As alluded to above, the force that keeps these barriers in place, the force that alienates, emasculates and insults masculine men – is the beauty industry’s position that there’s just no need to pay attention to masculine men, because 70% of men’s skin care products are purchased by women anyway. And so they simply use everything they’ve learned from their women’s lines, from product to marketing, as a blueprint for reaching men. After all, if a woman like what she sees, she’ll buy it and take it home to the man.
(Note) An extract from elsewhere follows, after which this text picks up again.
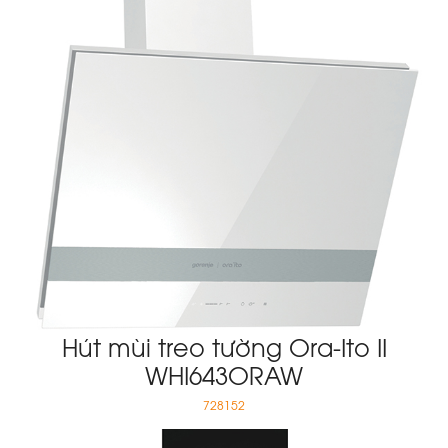
Hút mùi treo tường Ora-Ito II
WHI643ORAW
728152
So that means the packaging, the marketing, and everything else in-between is geared toward women. Men aren’t really on the radar screen any more. They aren’t that important, now that the beauty industry has decided that the more effective and fastest way to get through to men, is by sneaking around his back to the women in his life. You know how it is – convince her that he needs it and thereby get her to do the beauty industry’s bidding (or nagging) for them.
Is this contemptuous of men? Utterly! Is this disrespectful to men? Entirely! Is this necessary? Absolutely Not!
Changing the Paradigm
The challenge here is to break these physical and psychological barriers, and reverse a lifetime of social conditioning and stigma attached to a skincare routine for men. We need to respect the fact that there is a population out there – the masculine man, the manly man, the man’s man, the guy’s guy and the real men – who aren’t getting a fair deal by the beauty industry. In fact, they’re being woefully disrespected and treated with contempt. That has to change.
For far too long, the beauty industry has been trying to change men, as if there is something wrong with them. It’s time the beauty industry wakes up to reality – it’s the Beauty Industry that needs to change.
And, like all real change, it has to start from the root – that is, from within the beauty industry itself, where the problem lies, but what does this mean in practical terms?
Simply and clearly, it means creating masculine face care products that target men on their terms – by working with their nature, speaking their language, respecting their needs, and serving their interests. It also means developing authentic and powerful marketing and advertising strategies, tactics and campaigns that are designed, from the ground up, to target masculine men.
So say goodbye to artsy fartsy terms like “serum” and say hello to masculine, powerful terms like “protectant.” Say goodbye to retail channels that cater to women, and say hello to retail channels that cater to men. And not just any men – Masculine Men.
The Final Word – Masculine Face Care ™
Changing the way people think and act is an uphill challenge. The traditional beauty industry isn’t interested in changing the way it does business. It’s a multi-billion dollar industry that has blueprints in place, and if that means that masculine men are treated like they don’t even exist…so what? They’ve been doing things a certain way for decades. Why change now?
Well, here’s why: because masculine men are powerful and yet staggeringly under-served demographically. Masculine men have a right to enjoy all of the benefits that come from taking care of the masculine face, for a more youthful and vibrant appearance, for an extra edge in an ultra-competitive workplace, and more confidence and charisma. And they have a right to be treated with respect by ALL in the beauty industry who make, market and distribute men’s skincare and anti-aging products.